Ce qu'il faut retenir

  • La Commission européenne souhaite que Google ouvre Android aux IA concurrentes de Gemini pour favoriser l'interopérabilité.
  • Google critique cette décision, arguant des potentielles conséquences sur la sécurité et les coûts pour les utilisateurs.
  • Une éventuelle mise en œuvre de ces changements pourrait impacter d'autres plateformes comme iOS et soulever des questions sur la sécurité des données et l'accès aux IA tierces.

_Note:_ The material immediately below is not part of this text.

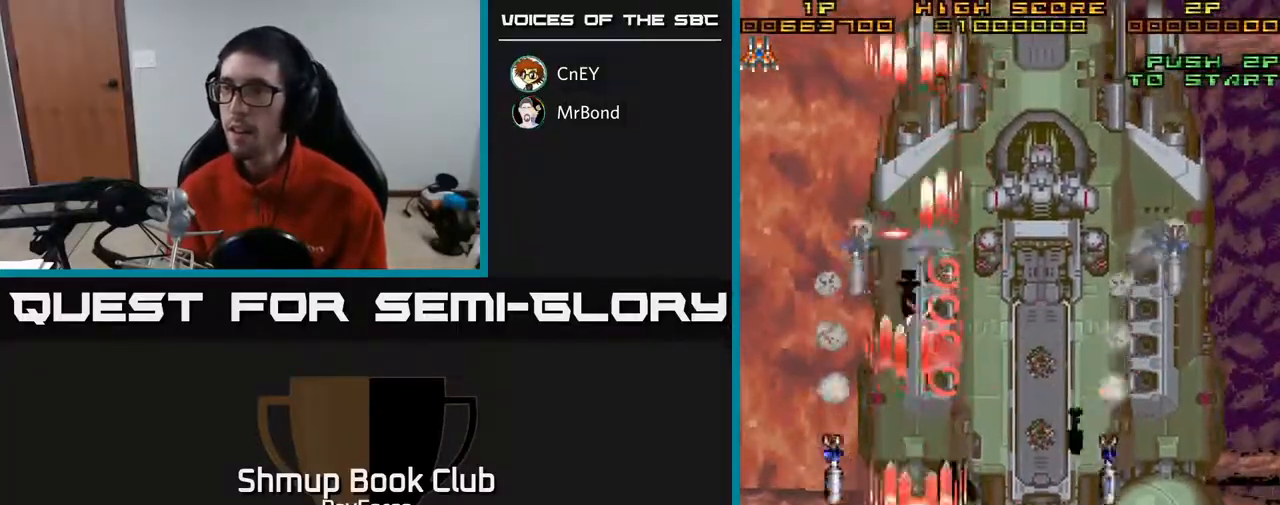
{"buttons": ["A", "DPAD_DOWN"], "right_stick": "center", "events": [[83, "DPAD_DOWN", "up"], [150, "DPAD_RIGHT", "up"], [150, "DPAD_UP", "down"], [333, "DPAD_LEFT", "down"], [333, "DPAD_UP", "up"], [383, "DPAD_DOWN", "down"], [417, "DPAD_LEFT", "up"]]}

L'Europe pousse à l'ouverture d'Android aux IA tierces

La Commission européenne, dans le cadre du Digital Markets Act, s'est penchée sur l'interopérabilité d'Android, pointant du doigt le système fermé de Google. Cette directive vise à élargir l'accès des IA tierces telles que ChatGPT, Claude, Perplexity ou Le Chat de Mistral aux fonctionnalités réservées à Gemini. Actuellement, l'IA de Google bénéficie de privilèges d'intégration système sur des milliards d'appareils Android, offrant des interactions natives avec de nombreuses applications et une présence native sur ces dispositifs.

Les exigences de la Commission européenne envers Google

En imposant des changements à Google, l'Europe voudrait permettre à toute application, et non seulement à Gemini, d'exécuter des tâches sur le téléphone, d'avoir une commande vocale personnalisée et un accès aux fonctions système d'Android. Ces modifications pourraient bouleverser l'écosystème actuel où Google détient des exclusivités sur ces aspects.

La réaction de Google face à cette décision européenne

Google a réagi vivement à cette directive, à travers Clare Kelly, Senior Competition Counsel, dénonçant une intervention injustifiée qui risquerait d'augmenter les coûts pour les utilisateurs européens et de compromettre leur sécurité et vie privée. Cette réaction rappelle les tensions entre les géants technologiques et l'Europe, Apple étant également dans le viseur de la Commission.

Et maintenant ?

La consultation publique se poursuit jusqu'au 13 mai 2026. La Commission européenne analysera les retours et ajustera éventuellement ses mesures avant d'envoyer sa décision finale à Google. En cas de non-conformité de Google, des amendes pouvant atteindre 10 % de son chiffre d'affaires mondial pourraient être appliquées.

La décision de l'Europe d'obliger Google à ouvrir Android aux IA tierces pourrait avoir des répercussions sur l'ensemble de l'écosystème des smartphones, soulevant des questions sur la sécurité des données et l'accès aux différentes IA. Une situation à suivre de près pour comprendre l'évolution des régulations dans le secteur de la tech.